The indenture does not prohibit certain types or amounts of restricted payments, including a general basket of $75.0 million of restricted payments.

 

At September 30, 2013, the fixed charge coverage ratio was 2.1 to 1.0 and Niska Partners was permitted to pay the distribution described in Note 13. When the ratio declines below 2.0 to 1.0 the Company is restricted in its ability to issue new debt.

 

$400 Million Credit Agreement

 

Niska Partners, through its subsidiaries, Niska Gas Storage US, LLC and AECO Gas Storage Partnership, has senior secured asset-based revolving credit facilities, consisting of a U.S. revolving credit facility and a Canadian revolving credit facility (the “Credit Facilities” or the “$400 million Credit Agreement”). Each revolving credit facility matures on June 29, 2016.

 

As at September 30, 2013, $60.5 million in borrowings, with a weighted average interest rate of 3.94% (March 31, 2013 — $65.0 million of borrowings had a weighted average interest rate of 3.69%), were outstanding under the Credit Facilities. Amounts committed in support of letters of credit totaled $34.8 million at September 30, 2013 (March 31, 2013 - $3.3 million). Any borrowings under the $400 million Credit Agreement are classified as current.

 

The credit agreement provides that Niska Partners may borrow only up to the lesser of the level of the then current borrowing base or the committed maximum borrowing capacity, which is currently $400.0 million.
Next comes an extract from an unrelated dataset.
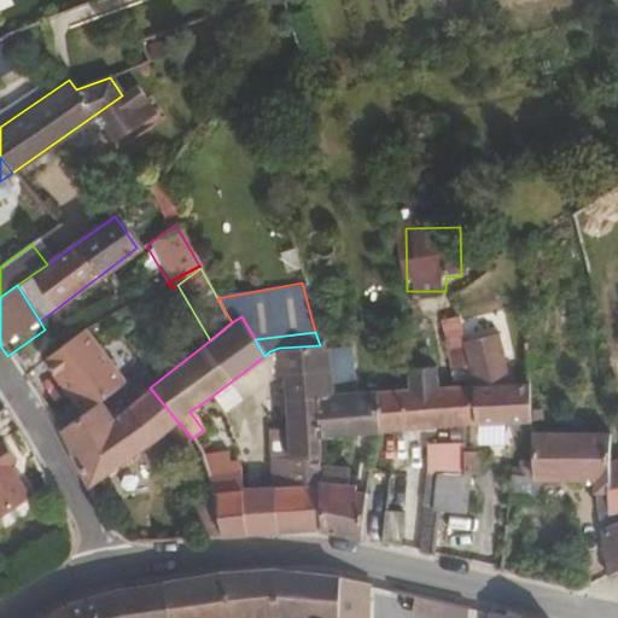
[(507,367),(495,332),(461,340),(464,351),(490,344),(503,383),(516,382),(512,366),(507,367)]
As of September 30, 2013, the borrowing base collateral totaled $388.5 million.

 

The $400 million Credit Agreement contains limitations on Niska Partners’ ability to incur additional debt or to pay distributions in respect of, repurchase or pay dividends on its membership interests (or other capital stock) or make other restricted payments. These limitations are similar to those contained in the indenture governing the Senior Notes, but contain certain substantive differences.  As a result of these differences, the limitations on restricted payments contained in the Credit Agreement should be less restrictive than the limitations contained in the indenture.  As of September 30, 2013, Niska Partners was in compliance with all covenant requirements under the Senior Notes and the $400 million Credit Agreement.

 

Niska Partners has no independent assets or operations other than its investments in its subsidiaries. Both the Senior Notes and the $400 million Credit Agreement have been jointly and severally guaranteed by Niska Partners and substantially all of its subsidiaries. Niska Partners’ subsidiaries have no significant restrictions on their ability to pay distributions or make loans to Niska Partners, which are prepared and measured on a consolidated basis, and have no restricted assets as of September 30, 2013.